Muitos torcedores americanos presentes no estádio relativizaram o contexto político em torno do confronto decisivo para as duas seleções. Mas deram apoio aos que lutam pelas liberdades individuais.

“Para o Irã e seu povo, tem sido uma luta com tudo o que está acontecendo. E nós lhes desejamos o melhor. Este é apenas um jogo de futebol. Mas todos os dias, os iranianos estão lutando em seu país. E esperamos e rezamos para que eles sejam bem sucedidos em seus esforços para encontrar a paz”, diz Jamie Petrick.

Quando soou o apito final da partida, os americanos fizeram festa com a classificação em um ambiente amistoso.

"Acho que eles deixaram a política fora do campo e disputaram um grande jogo. Mas há obviamente muita coisa a ser feita em ambos os países. De certa forma, eles pensarão nisso mais tarde e, por enquanto, o assunto é a vitória”, afirmou Brian MacBride, torcedor dos Estados Unidos.

Muitos torcedores do Irã e dos Estados Unidos tiraram fotos juntos, antes da partida no estádio Al Thumama, em Doha.
Muitos torcedores do Irã e dos Estados Unidos tiraram fotos juntos, antes da partida no estádio Al Thumama, em Doha. © Elcio Ramalho/RFI

A seleção do Irã foi eliminada, mas muitos prometem continuar a luta pelos direitos humanos no país. A iraniana Elham Assadi, residente nos Estados Unidos, exibiu no rosto as palavras "Mulher, Vida e Liberdade", slogan em defesa dos direitos das mulheres no Irã, sua forma de protesto pela situação no país.
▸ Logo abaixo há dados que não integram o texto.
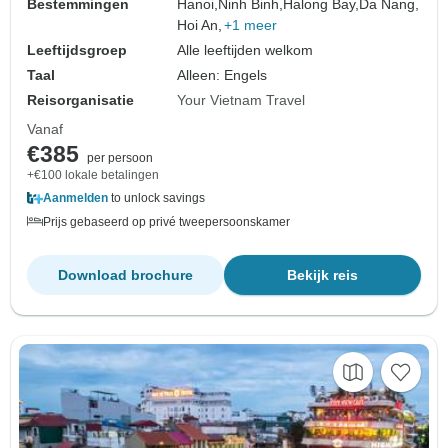
Bestemmingen
Hanoi,
Ninh Binh,
Halong Bay,
Da Nang,
Hoi An,
+1 meer
Leeftijdsgroep
Alle leeftijden welkom
Taal
Alleen: Engels
Reisorganisatie
Your Vietnam Travel
Vanaf
€385
per persoon
+€100 lokale betalingen
Aanmelden
to unlock savings
Prijs gebaseerd op privé tweepersoonskamer
Download brochure
Bekijk reis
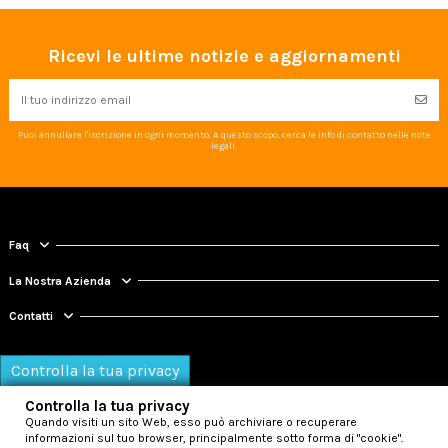
Ricevi le ultime notizie e aggiornamenti
Puoi annullare l'iscrizione in ogni momento. A questo scopo, cerca le info di contatto nelle note
legali.
Faq
La Nostra Azienda
Contatti
Controlla la tua privacy
Controlla la tua privacy
Quando visiti un sito Web, esso può archiviare o recuperare
informazioni sul tuo browser, principalmente sotto forma di "cookie".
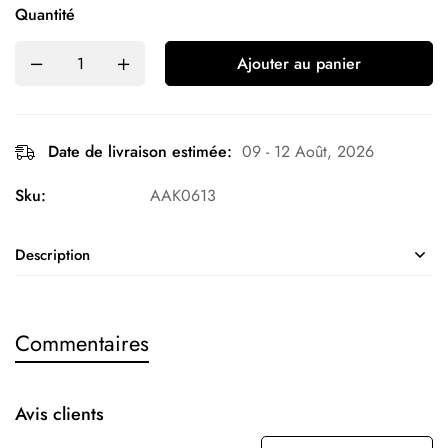
Quantité
Ajouter au panier
Date de livraison estimée:
09 - 12 Août, 2026
Sku:
AAK0613
Description
Commentaires
Avis clients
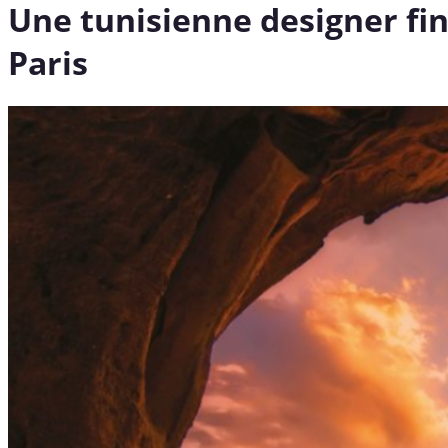
Une tunisienne designer fi
Paris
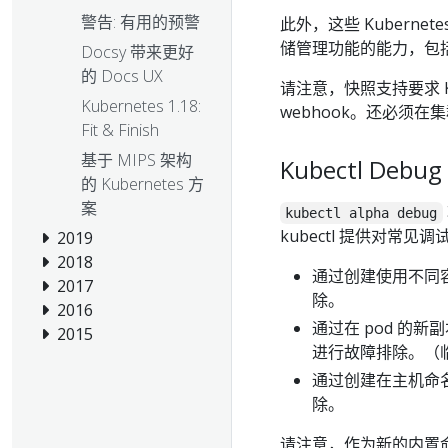
警告: 有用的预警
此外，这些 Kuberne
储管理功能的能力，包
Docsy 带来更好
的 Docs UX
请注意，快照支持要求 Kub
Kubernetes 1.18:
webhook。还必须在
Fit & Finish
基于 MIPS 架构
Kubectl Deb
的 Kubernetes 方
案
kubectl alpha debug
kubectl 提供对常见
2019
2018
通过创建使用不同容
2017
除。
2016
通过在 pod 的新
2015
进行故障排除。（临
通过创建在主机命
除。
请注意，作为新的内置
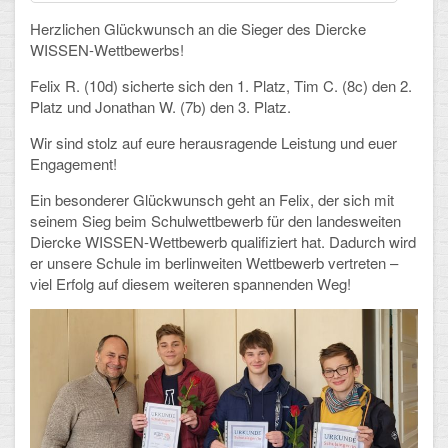
Herzlichen Glückwunsch an die Sieger des Diercke
Schulalbum
WISSEN-Wettbewerbs!
Felix R. (10d) sicherte sich den 1. Platz, Tim C. (8c) den 2.
SCHULLEBEN
Platz und Jonathan W. (7b) den 3. Platz.
Kollegium
Wir sind stolz auf eure herausragende Leistung und euer
Engagement!
Schulleitung
Ein besonderer Glückwunsch geht an Felix, der sich mit
Schülervertretung
seinem Sieg beim Schulwettbewerb für den landesweiten
Diercke WISSEN-Wettbewerb qualifiziert hat. Dadurch wird
Gesamtelternvertretung
er unsere Schule im berlinweiten Wettbewerb vertreten –
viel Erfolg auf diesem weiteren spannenden Weg!
Sekretariat
Ganztagsschule
Schulsozialarbeit
Berufsorientierung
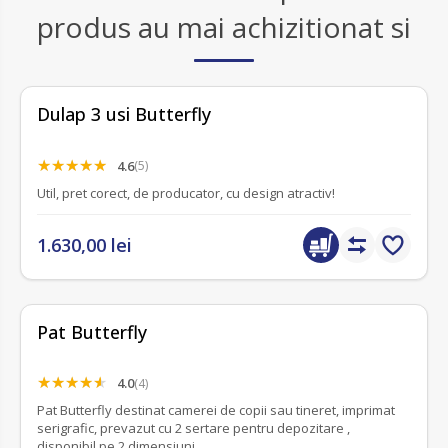
produs au mai achizitionat si
Dulap 3 usi Butterfly
4.6
(5)
Util, pret corect, de producator, cu design atractiv!
1.630,00 lei
Pat Butterfly
4.0
(4)
Pat Butterfly destinat camerei de copii sau tineret, imprimat
serigrafic, prevazut cu 2 sertare pentru depozitare ,
disponibil pe 2 dimensiuni.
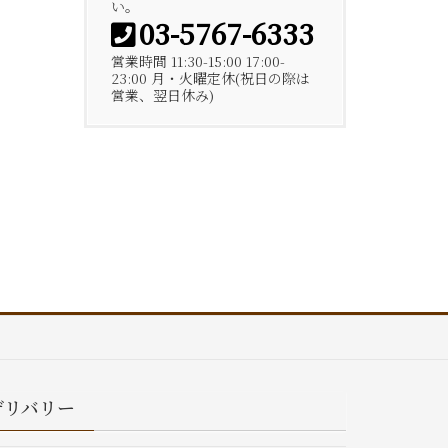
い。
03-5767-6333
営業時間 11:30-15:00 17:00-
23:00 月・火曜定休(祝日の際は
営業、翌日休み)
デリバリー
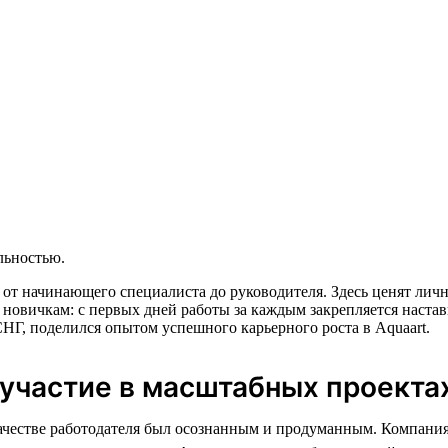
льностью.
 от начинающего специалиста до руководителя. Здесь ценят ли
 новичкам: с первых дней работы за каждым закрепляется настав
НГ, поделился опытом успешного карьерного роста в Aquaart.
 участие в масштабных проекта
ачестве работодателя был осознанным и продуманным. Компания,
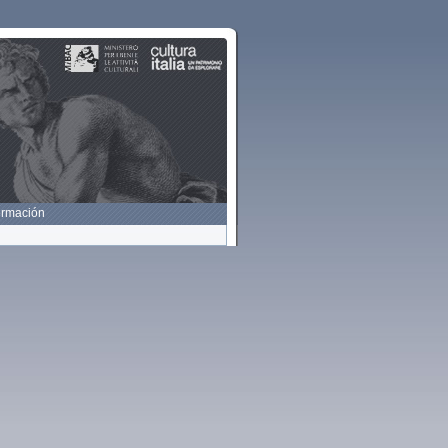
ormación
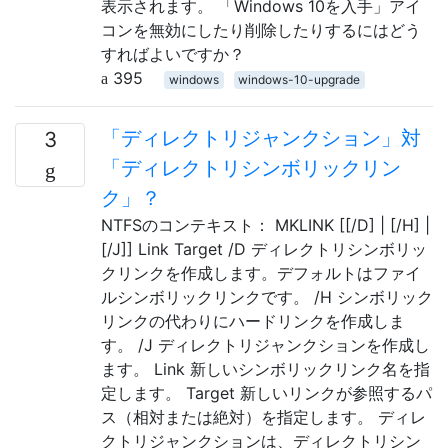
表示されます。 「Windows 10を入手」アイ
コンを無効にしたり削除したりするにはどう
すればよいですか？
395
windows
windows-10-upgrade
「ディレクトリジャンクション」対
3
「ディレクトリシンボリックリン
ク」？
NTFSのコンテキスト： MKLINK [[/D] | [/H] |
[/J]] Link Target /D ディレクトリシンボリッ
クリンクを作成します。デフォルトはファイ
ルシンボリックリンクです。 /H シンボリック
リンクの代わりにハードリンクを作成しま
す。 /J ディレクトリジャンクションを作成し
ます。 Link 新しいシンボリックリンク名を指
定します。 Target 新しいリンクが参照するパ
ス（相対または絶対）を指定します。 ディレ
クトリジャンクションは、ディレクトリシン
“A Fifa não nos ajudou a divulgar nossas mensagens. Eles nos esconderam. Mas, aqueles que vieram aqui nos viram, nos ouviram, e nos apoiarão. Eu não voltarei ao Irã, por isso eles não podem fazer nada comigo. Voltarei aos Estados Unidos, por isso é muito mais fácil para eu falar. A situação dos que voltam ao Irã é bem mais difícil porque outras pessoas vão tirar fotos deles, enviar ao governo, então podem ser detidos, torturados e presos. Espero, sinceramente, que todas as pessoas nos ouçam. Espero”, desabafou.